Hi,
I’m using Nupic Anomaly Output plotter (https://github.com/numenta/nupic/blob/master/examples/opf/clients/hotgym/anomaly/one_gym/nupic_anomaly_output.py) from the hotgym folder and I’m not sure if I’m using it correctly. It seems to be putting the predictions on top of my observed values (which often makes it look like I’m getting perfect predictions because after a point, nupic will usually give you the previous value as its prediction.
My text output looks like (here the observed value is the value at time t
, and predicted is the value predicted for time t
:
initializing 3001
observed: 49 predicted: 37.0
observed: 37 predicted: 37.0
observed: 51 predicted: 51.0
observed: 53 predicted: 51.6
observed: 52 predicted: 51.72
observed: 57 predicted: 61.0
observed: 61 predicted: 61.0
observed: 61 predicted: 83.0
observed: 83 predicted: 74.0
observed: 74 predicted: 76.0
observed: 76 predicted: 65.0
observed: 65 predicted: 61.0
observed: 61 predicted: 82.0
observed: 82 predicted: 99.0
observed: 99 predicted: 89.0
observed: 89 predicted: 75.0
observed: 75 predicted: 52.0
observed: 52 predicted: 82.0
observed: 82 predicted: 71.0
observed: 71 predicted: 57.0
But my plot looks like this:
I had to add plt.pause(0.0001)
after plt.draw()
in order to make the animation work.
I’m using matplotlib 2.2.2 and nupic 1.0.3
My code is here:
threshold = 0.99995
def run_model(coll, data, location, si, ds):
model = ModelFactory.create(MODEL_PARAMS)
model.enableInference({'predictedField': 'measured_flow'})
anomaly_likelihood_helper = anomaly_likelihood.AnomalyLikelihood()
output = nupic_anomaly_output.NuPICPlotOutput('3001')
last = None
for row in data:
to_process = make_input(row)
result = model.run(to_process)
raw_anomaly_score = result.inferences['anomalyScore']
likelihood = anomaly_likelihood_helper.anomalyProbability(to_process['measured_flow'], raw_anomaly_score,
to_process['timestamp'])
pred = result.inferences["multiStepBestPredictions"][1]
if last:
output.write(to_process['timestamp'], to_process['measured_flow'], pred, raw_anomaly_score)
print("observed:", last, "predicted:", pred)

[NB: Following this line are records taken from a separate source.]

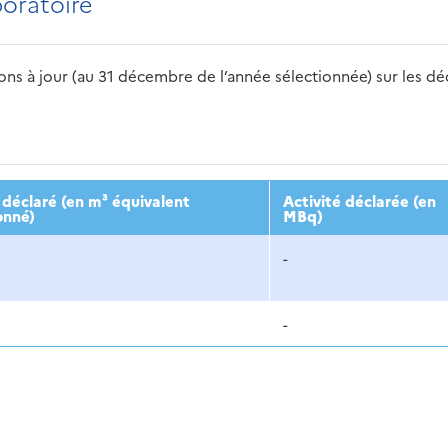
boratoire
s à jour (au 31 décembre de l’année sélectionnée) sur les déch
2016
2017
2018
2019
20
déclaré (en m³ équivalent
Activité déclarée (en
onné)
MBq)
-
-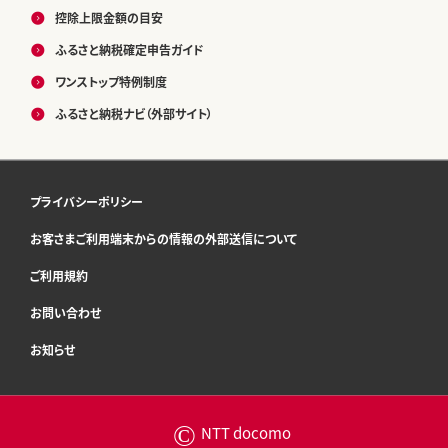
控除上限金額の目安
ふるさと納税確定申告ガイド
ワンストップ特例制度
ふるさと納税ナビ（外部サイト）
プライバシーポリシー
お客さまご利用端末からの情報の外部送信について
ご利用規約
お問い合わせ
お知らせ
©
NTT docomo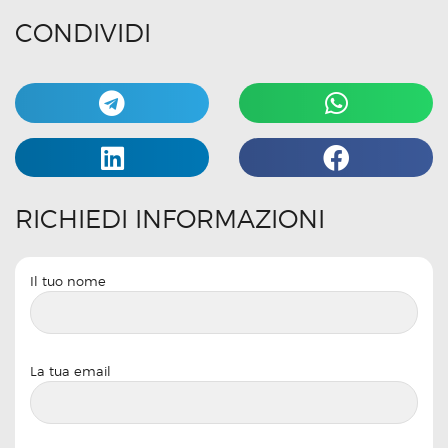
CONDIVIDI
RICHIEDI INFORMAZIONI
Il tuo nome
La tua email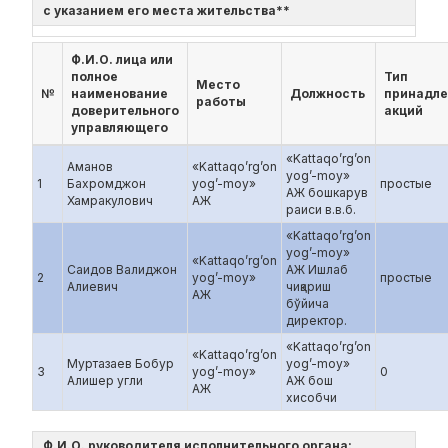
с указанием его места жительства**
Ф.И.О. лица или
полное
Тип
Место
№
наименование
Должность
принадл
работы
доверительного
акций
управляющего
«Kattaqo’rg’on
Аманов
«Kattaqo’rg’on
yog’-moy»
1
Бахромджон
yog’-moy»
простые
АЖ бошкарув
Хамракулович
АЖ
раиси в.в.б.
«Kattaqo’rg’on
yog’-moy»
«Kattaqo’rg’on
Саидов Валиджон
АЖ Ишлаб
2
yog’-moy»
простые
Алиевич
чиқариш
АЖ
бўйича
директор.
«Kattaqo’rg’on
«Kattaqo’rg’on
Муртазаев Бобур
yog’-moy»
3
yog’-moy»
0
Алишер угли
АЖ бош
АЖ
хисобчи
Ф.И.О. руководителя исполнительного органа: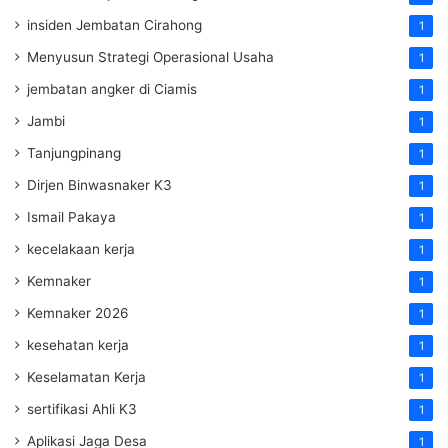
insiden Jembatan Cirahong
1
Menyusun Strategi Operasional Usaha
1
jembatan angker di Ciamis
1
Jambi
1
Tanjungpinang
1
Dirjen Binwasnaker K3
1
Ismail Pakaya
1
kecelakaan kerja
1
Kemnaker
1
Kemnaker 2026
1
kesehatan kerja
1
Keselamatan Kerja
1
sertifikasi Ahli K3
1
Aplikasi Jaga Desa
1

last = to_process['measured_flow']
if likelihood >= threshold:
print("Anonaly Detected!")
doc = ({'intersection': '3001',
'algorithm': 'HTM',
'datetime': to_process['timestamp'],
'other': {'likelihood': likelihood, 'score': raw_anomaly_score}})
print(doc)
Is this a bug or am I using the plotter wrong?